I would want to know the cause to keep making it bend?
Have you had it since it was new? Has it hit something hard in the past and weakened it. 
And if you add a piece would it throw off the balance somehow?

If anything I BUMPED this back to the top for the experts to see.


----------



## Shryp (Jan 1, 2011)

Welding should be ok. My guess is once it was bent one time and them bent back is was already weakened. Maybe weld to the top and bottom so it stays somewhat in balance. They normally say balance isn't super critical since they get out of balance when snow gets stuck to them. Just make sure where you weld it doesn't interfere with collecting snow.


----------



## Spectrum (Jan 6, 2013)

Like you see here in the GEAR DRIVE AUGER LEAD SUPPORTS frame? That was a factory detail and I have done similar fixes on bent tips. 1/8 X 3/4 flat bar works well. The arm you brace to is on the backside of the snow flow so it's harmless.

Pete


----------



## skier180 (Nov 13, 2014)

Thanks for the help.
Big Ed - I hit a big rock a couple of years ago and bent it. This year I've been trying to get through snowplow piles which have ice chunks. 
Spectrum - Thanks for the pictures. I'll print them and take them to the welder and see what he can do.
Shryp - I was worried about the balance issue and wasn't sure what effect the extra metal would have. If it's out of balance does the whole machine shake like crazy?


----------



## wdb (Dec 15, 2013)

It's the auger, not the impeller, so it doesn't spin that fast. 

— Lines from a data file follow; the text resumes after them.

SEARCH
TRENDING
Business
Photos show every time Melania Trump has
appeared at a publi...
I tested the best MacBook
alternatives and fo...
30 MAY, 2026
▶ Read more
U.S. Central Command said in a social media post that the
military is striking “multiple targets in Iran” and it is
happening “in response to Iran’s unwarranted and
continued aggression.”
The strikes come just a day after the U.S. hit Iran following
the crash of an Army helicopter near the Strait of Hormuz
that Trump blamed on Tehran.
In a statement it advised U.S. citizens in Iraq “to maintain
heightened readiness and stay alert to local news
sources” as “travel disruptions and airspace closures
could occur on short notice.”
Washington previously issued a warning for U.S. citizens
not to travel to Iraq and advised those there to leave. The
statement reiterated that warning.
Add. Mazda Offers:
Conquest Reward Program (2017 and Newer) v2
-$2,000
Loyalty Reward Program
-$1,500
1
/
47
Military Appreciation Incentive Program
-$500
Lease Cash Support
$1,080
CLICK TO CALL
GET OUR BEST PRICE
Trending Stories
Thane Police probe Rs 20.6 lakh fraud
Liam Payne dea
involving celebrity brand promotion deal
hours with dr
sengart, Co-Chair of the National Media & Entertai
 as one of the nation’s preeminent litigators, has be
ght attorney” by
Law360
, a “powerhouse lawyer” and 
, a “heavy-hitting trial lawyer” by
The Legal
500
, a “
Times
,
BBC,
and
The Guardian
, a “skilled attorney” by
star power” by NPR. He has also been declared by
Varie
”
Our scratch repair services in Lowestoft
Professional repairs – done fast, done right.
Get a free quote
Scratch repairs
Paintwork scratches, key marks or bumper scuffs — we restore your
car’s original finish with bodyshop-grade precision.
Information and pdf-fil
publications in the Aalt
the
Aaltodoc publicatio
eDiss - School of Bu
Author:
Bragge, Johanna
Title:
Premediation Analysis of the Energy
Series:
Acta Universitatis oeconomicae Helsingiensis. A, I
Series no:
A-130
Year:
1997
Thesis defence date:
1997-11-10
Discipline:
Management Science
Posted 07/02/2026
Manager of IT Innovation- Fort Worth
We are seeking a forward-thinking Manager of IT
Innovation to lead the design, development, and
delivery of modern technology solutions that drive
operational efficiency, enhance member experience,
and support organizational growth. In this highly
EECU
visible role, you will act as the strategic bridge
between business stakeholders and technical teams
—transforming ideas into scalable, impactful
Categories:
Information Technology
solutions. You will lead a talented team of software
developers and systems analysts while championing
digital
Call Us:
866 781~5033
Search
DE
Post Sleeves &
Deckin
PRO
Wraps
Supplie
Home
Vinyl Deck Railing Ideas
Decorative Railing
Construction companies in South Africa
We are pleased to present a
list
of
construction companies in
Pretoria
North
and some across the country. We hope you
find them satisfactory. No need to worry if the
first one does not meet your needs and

It sounds like the metal weakened when it bent the first time, and each successive bend just weakens it more. A support plate welded in at the bend point sounds like a good idea to me. I have never done it myself. However my last snowblower had an auger that had been damaged and had some pretty heavy welds on one side, and I never noticed any vibrations or shaking.


----------